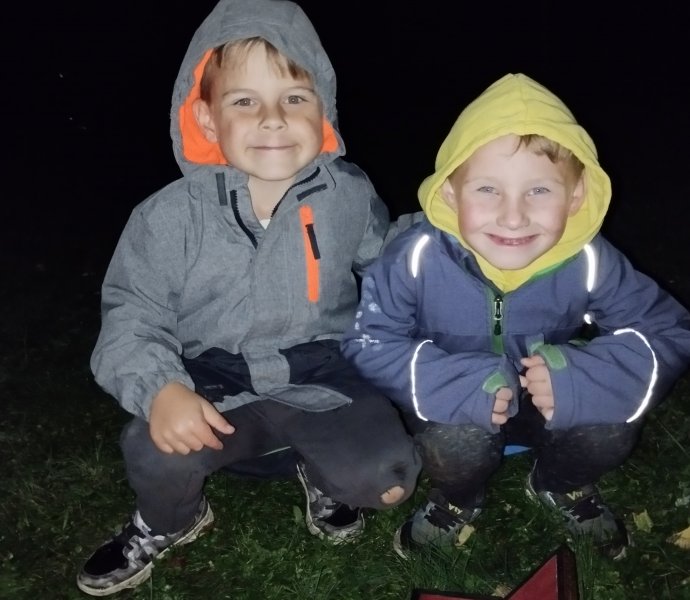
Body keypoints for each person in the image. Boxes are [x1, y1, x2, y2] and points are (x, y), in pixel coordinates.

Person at [76, 0, 421, 595]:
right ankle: (169, 521)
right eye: (244, 101)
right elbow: (132, 314)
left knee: (388, 481)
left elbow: (388, 260)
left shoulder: (348, 193)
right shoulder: (166, 217)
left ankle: (320, 468)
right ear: (206, 118)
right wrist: (162, 389)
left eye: (295, 97)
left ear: (323, 108)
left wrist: (446, 230)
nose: (273, 119)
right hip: (215, 380)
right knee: (154, 450)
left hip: (323, 372)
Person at [341, 73, 690, 561]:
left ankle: (559, 482)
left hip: (547, 406)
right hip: (456, 410)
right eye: (487, 188)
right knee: (453, 446)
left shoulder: (589, 259)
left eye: (539, 190)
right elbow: (367, 341)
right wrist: (455, 383)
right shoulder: (414, 258)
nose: (512, 216)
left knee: (611, 427)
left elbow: (669, 330)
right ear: (449, 193)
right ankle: (458, 498)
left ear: (575, 196)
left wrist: (584, 378)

What you should do ▸
Here the records must be restated exactly, minus any images.

Answer to this task ▸
Body keypoints for each person in the image. Boxes are [x1, y1, x2, y2] and points are (x, y), in pixel coordinates.

Person at [76, 0, 421, 595]:
right ankle: (169, 521)
right eye: (244, 101)
right elbow: (132, 314)
left knee: (388, 481)
left elbow: (388, 260)
left shoulder: (348, 193)
right shoulder: (166, 217)
left ankle: (320, 468)
right ear: (206, 118)
right wrist: (162, 389)
left eye: (295, 97)
left ear: (323, 108)
left wrist: (446, 230)
nose: (273, 119)
right hip: (215, 380)
right knee: (154, 450)
left hip: (323, 372)
Person at [341, 73, 690, 561]:
left ankle: (559, 482)
left hip: (547, 406)
right hip: (456, 410)
right eye: (487, 188)
right knee: (453, 446)
left shoulder: (589, 259)
left eye: (539, 190)
right elbow: (367, 341)
right wrist: (455, 383)
right shoulder: (414, 258)
nose: (512, 216)
left knee: (611, 427)
left elbow: (669, 330)
right ear: (449, 193)
right ankle: (458, 498)
left ear: (575, 196)
left wrist: (584, 378)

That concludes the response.